Determination of fatty acid oxidation and uptake

For determination of fatty acid oxidation, OC cells were seeded into 6-well plate and cultured overnight. Cells were then washed with HBSS and cultured in 1 ml HBSS containing 1 μCi [9, 10(n)−3H] oleic acid (Amersham Pharmacia Biotech, Italy) for 24 h. After that, chloroform/methanol (2:1) was used for extraction of the aqueous phase containing 3H2O. Radioactivity in each cell group was detected in 8 ml scintillation solution with a L6500 scintillation counter (Beckman Coulter, Brea, CA).

For determination of fatty acid uptake, OC cells were prepared as described above. One ml HBSS containing 1 μCi [9, 10(n)−3H] oleic acid was then added to cells and cultured for 24 h. After washing 3 times with HBSS, cells were lysed in 0.2 ml 5% SDS. Radioactivity in each cell group was detected in 8 ml scintillation solution with a L6500 scintillation counter (Beckman Coulter, Brea, CA).

MTS cell viability and colony formation assay

For MTS cell viability assay, 1 × 103 OC cells were plated in 96-well plates (020096, Xinyou Biotech, Hangzhou, China). Cell viability was measured at 0, 24, 48, 72 and 96 h after cell seeding using the CellTiter 96 Aqueous One Solution cell proliferation kit (Promega, G3581) according to the manufacturer’s instructions.

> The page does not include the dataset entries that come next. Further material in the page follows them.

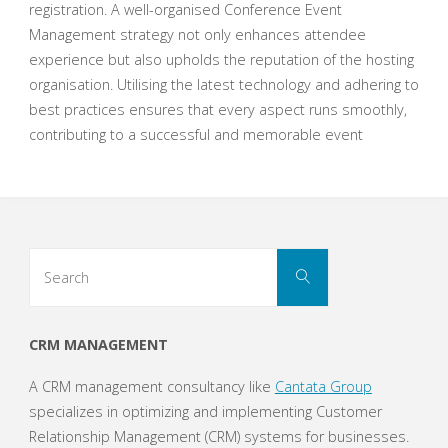
registration. A well-organised Conference Event
Management strategy not only enhances attendee
experience but also upholds the reputation of the hosting
organisation. Utilising the latest technology and adhering to
best practices ensures that every aspect runs smoothly,
contributing to a successful and memorable event
Search
Search
for:
CRM MANAGEMENT
A CRM management consultancy like
Cantata Group
specializes in optimizing and implementing Customer
Relationship Management (CRM) systems for businesses.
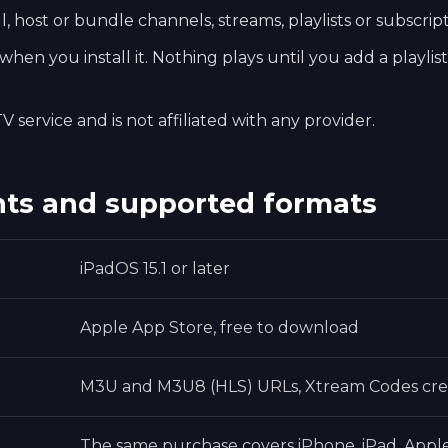
, host or bundle channels, streams, playlists or subscript
hen you install it. Nothing plays until you add a playlis
V service and is not affiliated with any provider.
ts and supported formats
iPadOS 15.1 or later
Apple App Store, free to download
M3U and M3U8 (HLS) URLs, Xtream Codes cre
The same purchase covers iPhone, iPad, Appl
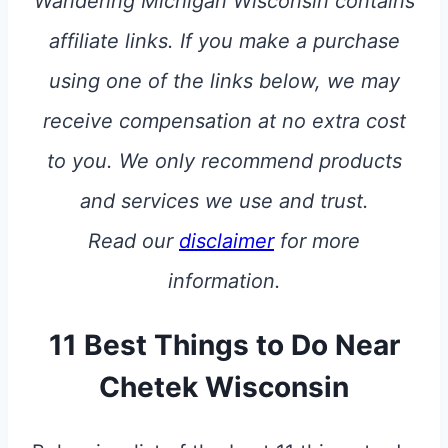
Wandering Michigan Wisconsin contains
affiliate links. If you make a purchase
using one of the links below, we may
receive compensation at no extra cost
to you. We only recommend products
and services we use and trust.
Read our
disclaimer
for more
information.
11 Best Things to Do Near
Chetek Wisconsin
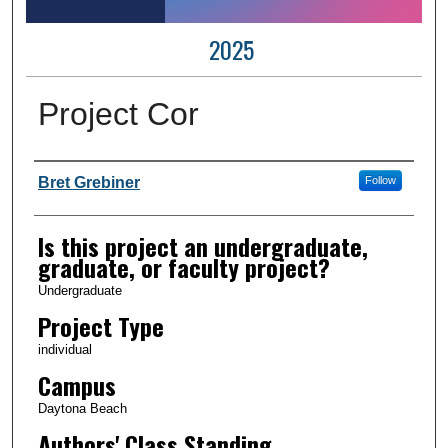
2025
Project Cor
Author Information
Bret Grebiner
Follow
Is this project an undergraduate,
graduate, or faculty project?
Undergraduate
Project Type
individual
Campus
Daytona Beach
Authors' Class Standing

For colony formation assay, 100 OC cells were seeded into 6-well plates and cultured for about two weeks. Colonies were fixed in 4% paraformaldehyde for 15 min and stained with with 0.5% crystal violet. The number of colonies formed in each plate was manually counted using Image J.

Wound-healing cell migration assay

OC cells were seeded into 6-well plates and cultured overnight. After grown to 90% confluence, scratching in the bottom of wells was applied with a plastic pipette tip. Images were captured with a light Olympus microscope at 0 and 48 hours after scratching. Relative migration distance of OC cells in each group was determined using Image J.

Matrigel invasion assay

Matrigel invasion assay was performed using 24-well invasion chambers purchased from BD Biosciences. Briefly, 3 × 104 OC cells were seeded to each insert in medium without FBS overnight. Medium containing 20% FBS was added to the bottom of the inserts. After incubation for 48 h, cells remaining above the insert membrane were removed by a sterile cotton swab. Cells invaded through the Matrigel to the bottom of the insert were fixed in 4% paraformaldehyde for 15 min and stained with 0.5% crystal violet. Penetrated cells were counted under a light Olympus microscope.

Statistical analysis

Data were presented as the mean ± SEM. The SPSS software (17.0 version) was used for statistical analysis and p < 0.05 was considered as statistically significant (*). The student’s t-test was used to calculate p value between two groups, while one-way ANOVA with Tukey’s post-hoc test was used for the data which have more than two groups.